O poder e o medo
O choque provocado por Trump não pode ser transformado em medo. O catastrofismo incita à passividade.
1. A eleição de Donald Trump foi um choque, “um mundo que se desmorona debaixo dos nossos olhos” (a expressão é do embaixador francês em Washington), com a agravante de ter ocorrido na mais poderosa nação do planeta. O choque deixa para trás a obscenidade dos apelos racistas, a justificação da tortura, a impostura e a indecência. Tudo isto ficou registado, nos media e na memória.
Mas o choque foi multiplicado por adversários de Trump que traçaram cenários catastróficos sobre os primeiros “cem dias”: uma guerra comercial e uma escalada militar com a China, o recomeço da tortura e o relançamento do programa nuclear iraniano, a perseguição policial a Hillary Clinton ou o espectáculo do “comandante em chefe” a ser processado por mulheres que o acusariam de agressão sexual (Washington Post).

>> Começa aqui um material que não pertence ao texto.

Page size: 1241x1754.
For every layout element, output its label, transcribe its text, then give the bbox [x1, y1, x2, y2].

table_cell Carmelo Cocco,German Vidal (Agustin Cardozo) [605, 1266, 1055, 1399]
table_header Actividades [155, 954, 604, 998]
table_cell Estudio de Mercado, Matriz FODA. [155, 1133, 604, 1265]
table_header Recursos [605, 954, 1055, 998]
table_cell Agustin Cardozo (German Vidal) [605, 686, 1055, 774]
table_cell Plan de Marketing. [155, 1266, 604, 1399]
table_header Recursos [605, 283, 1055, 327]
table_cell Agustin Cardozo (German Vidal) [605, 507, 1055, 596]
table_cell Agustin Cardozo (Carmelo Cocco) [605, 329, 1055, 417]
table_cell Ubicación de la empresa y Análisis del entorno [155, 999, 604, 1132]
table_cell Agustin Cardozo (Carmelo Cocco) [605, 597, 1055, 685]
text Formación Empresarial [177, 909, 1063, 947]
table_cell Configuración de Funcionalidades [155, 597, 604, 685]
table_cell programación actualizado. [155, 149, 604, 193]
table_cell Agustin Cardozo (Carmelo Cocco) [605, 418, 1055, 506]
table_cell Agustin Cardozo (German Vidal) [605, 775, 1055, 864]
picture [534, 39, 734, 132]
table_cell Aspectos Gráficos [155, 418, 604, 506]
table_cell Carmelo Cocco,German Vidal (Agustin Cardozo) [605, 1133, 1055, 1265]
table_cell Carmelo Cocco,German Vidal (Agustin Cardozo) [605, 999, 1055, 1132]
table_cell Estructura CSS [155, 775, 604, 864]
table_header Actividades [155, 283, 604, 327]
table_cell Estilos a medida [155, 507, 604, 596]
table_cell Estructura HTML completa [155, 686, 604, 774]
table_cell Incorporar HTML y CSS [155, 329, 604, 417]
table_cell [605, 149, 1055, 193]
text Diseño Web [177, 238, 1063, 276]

No “dia seguinte”, o debate mudou de registo. Passou a incidir nos efeitos da eleição de um magnata do imobiliário, sem qualquer experiência política e de bizarra personalidade, para a Presidência dos Estados Unidos. Resumia ontem o editorial do New York Times: “Trump é o mais impreparado Presidente eleito da História moderna.”
O primeiro ponto que deve ser levantado é a sua relação com as instituições e as regras democráticas. “Excluindo uma fenomenal mudança de personalidade, a vitória de Trump aparece como um desafio ao modelo democrático ocidental”, escrevia também ontem, em editorial, o Financial Times. Durante a campanha ele desafiou a separação dos poderes ou a liberdade de imprensa.
Conhecido o resultado das eleições, surgiu um dado inesperado: Trump vai acumular um poder imenso. Será o chefe indiscutido do Partido Republicano. Controlará as maiorias na Câmara dos Representantes e no Senado. O seu estilo autoritário e o odor da vitória não deixam dúvidas sobre quem vai comandar. Será ainda Trump a designar os próximos juízes do Supremo Tribunal, que rege os equilíbrios dos poderes. Trump estará na posição inversa de Obama, bloqueado pela maioria republicana do Congresso, primeiro na Câmara dos Representantes, depois em todo o Congresso.
Ross Douthat, do New York Times, sublinha a dimensão e o risco da ruptura. “O que acontecer a seguir promete (e ameaça) fazer história como nada antes na América — nem sequer o trauma do 11 de Setembro ou a eleição do primeiro Presidente negro — desde o fim da Guerra Fria há 30 anos, ou desde as crises dos anos 1960 e 70 e mais fundamentalmente do que estas.”
2. “Há vida depois de Trump?” — interrogava-se há dias um colunista americano. A política não morreu, tal como a História sobreviveu ao livro de Fukuyama. O que ignoramos são as novas regras do jogo e a repercussão do choque a médio prazo, dentro e fora da América.
Trump ganhou, porque “captou o espírito do tempo” e cavalgou a insurreição dos eleitores contra as classes dirigentes por quem se sentiam abandonados. E que factor cimentou as várias vertentes da insurreição populista, da “ansiedade económica” às crises de identidade, da islamofobia à recusa dos imigrantes e da globalização? Tem um nome simples: medo.
Os medos desafiam a lógica e os próprios interesses. É acima de tudo um medo da mudança e do desaparecimento dum “antigo mundo”. Medo da erosão dos valores tradicionais. Medo do futuro. As classes dirigentes americanas (para não falar nas europeias) não souberam falar aos “perdedores” da globalização e das revoluções tecnológicas.
O choque provocado por Trump não pode ser transformado em medo, nem entendido num registo catastrófico, que incita à passividade. Os 240 anos da democracia americana não desaparecerão de um dia para o outro. Há outra América para lá de Trump. Na Europa, o catastrofismo seria a mais perigosa forma de acelerar a erosão da democracia e de estimular os seus próprios populismos.
A desintoxicação dos medos é uma prioridade política — mas difícil de aprender.